It's been a while. From blogging almost every other day a few years ago to once every 4 or 5 months to radio silence. Work has taken over. I never ever thought I would write that, but my life now is all about work.
I guess it was about time I found something to pour all my surplus passion and energy into. Traveling and "modeling" and reading and living the 'gypsy life' did not really fit with the life I set to surround myself in. (If I could find the courage to move to an island faraway, I would. But here I am in San Francisco. Ambitious and amorous. Full of life but full of pedigree that dictates social caste.) Wherever I am, I have this incredible desire to succeed of my own merit. So I got a job in July, a real one with a 401K and everything. It's been about four years since I've had one of these. They are a world of their own, with their own language, etiquette and power dynamics. Two months later I got a promotion. Now there is rumblings in the office of a bump to being Director.
There is also this fear that I must acknowledge...

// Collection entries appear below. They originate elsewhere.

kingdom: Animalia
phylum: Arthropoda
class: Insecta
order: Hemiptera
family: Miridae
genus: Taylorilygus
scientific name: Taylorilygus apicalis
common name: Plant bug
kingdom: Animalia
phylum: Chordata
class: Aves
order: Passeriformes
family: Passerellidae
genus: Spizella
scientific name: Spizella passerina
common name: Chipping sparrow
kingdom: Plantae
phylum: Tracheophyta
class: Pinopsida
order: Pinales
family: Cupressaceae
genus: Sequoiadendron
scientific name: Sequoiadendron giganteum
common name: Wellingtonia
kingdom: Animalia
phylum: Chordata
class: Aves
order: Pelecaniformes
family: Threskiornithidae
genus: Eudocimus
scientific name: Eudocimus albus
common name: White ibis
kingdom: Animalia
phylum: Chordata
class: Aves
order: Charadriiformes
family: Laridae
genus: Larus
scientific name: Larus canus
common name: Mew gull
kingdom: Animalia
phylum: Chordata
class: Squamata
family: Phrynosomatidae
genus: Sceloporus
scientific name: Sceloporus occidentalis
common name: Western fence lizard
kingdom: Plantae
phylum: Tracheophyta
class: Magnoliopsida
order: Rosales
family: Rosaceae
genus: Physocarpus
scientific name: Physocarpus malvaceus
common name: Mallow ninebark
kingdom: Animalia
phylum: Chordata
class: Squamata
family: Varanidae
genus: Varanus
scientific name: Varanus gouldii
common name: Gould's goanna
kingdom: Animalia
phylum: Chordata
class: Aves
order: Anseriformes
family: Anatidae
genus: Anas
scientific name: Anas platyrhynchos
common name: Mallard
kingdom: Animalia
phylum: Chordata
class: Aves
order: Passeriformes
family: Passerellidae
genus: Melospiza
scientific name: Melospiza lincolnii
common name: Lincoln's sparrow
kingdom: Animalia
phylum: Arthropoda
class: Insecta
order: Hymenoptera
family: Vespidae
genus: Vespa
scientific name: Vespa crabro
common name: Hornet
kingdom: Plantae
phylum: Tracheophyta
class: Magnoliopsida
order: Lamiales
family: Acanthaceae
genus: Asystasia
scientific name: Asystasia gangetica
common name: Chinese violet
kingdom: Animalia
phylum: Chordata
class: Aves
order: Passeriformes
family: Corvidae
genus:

Of being in the working world I find that there is this fire inside of me that wants to succeed at all cost. There is also this fear that I must acknowledge, that I try to outrun every single day by overworking myself. The fear of failure, that all this could be lost in a split second and I need to build my ship so I can float when the deluge does occur.
Anyways, old friend, I truly have not had time for anything else outside of delving into my exhaustion as soon as I come home. I collapse into a heap of tiredness and just want to nap. After napping, my brain is empty. Too empty to write. What happens when a writer does not write for a long time?
She loses herself and cannot distinguish her voice from the other voices inside her head. When a writer fails to articulate all her dizzying thoughts, they turn into screams. She becomes neurotic. A ball of nerves and insecurity. She's lost herself because she's lost use of her words. I am my truest self when I write. And I forget this
Someone showed me kindness the other day, and said,
"You are unkind to yourself. You are beating yourself up when you are at your best."
You know that Facebook memories feature? I hate it. Four years ago I used to post all these quotes, I would post inspirational thoughts next to spectacular landscape photos from my travels. I would post candid, but flattering, images of myself (enough to convey a sense of free-spiritness but not without a slight sense of premeditation) with quotes from Rumi or Pablo Neruda or Anais Nin to distract viewers from the fact that it was gratuitous self-promotion. I look at them now and I cringe.
They were absolutely pretentious and narcissistic. Nowadays I just admit that I am. But back then, to veil self promotion behind the illusion of depth...oh it was so cheap. And it reeked of desperation for attention. We are all going through our own journey of pain, loss, self-discovery. But does your self discovery need to be broadcast on social media with a Valencia filter and a Gandhi quote? It makes the whole thing disingenuous, premeditated.
My heart breaks for Paris, but it is constantly breaking every day for those dying around the world. This is not to trivialize what happened in Paris because it took a tragedy like this (this = a tragedy in a developed city) to bring so many people around the world together. Perhaps it will make others aware of that human right travesties that occurs every day in less developed nation or the ones in our own backyard. These things shouldn't have to happen to open our eyes, but now that our eyes are wide open, how will we let this affect our outlook of the world?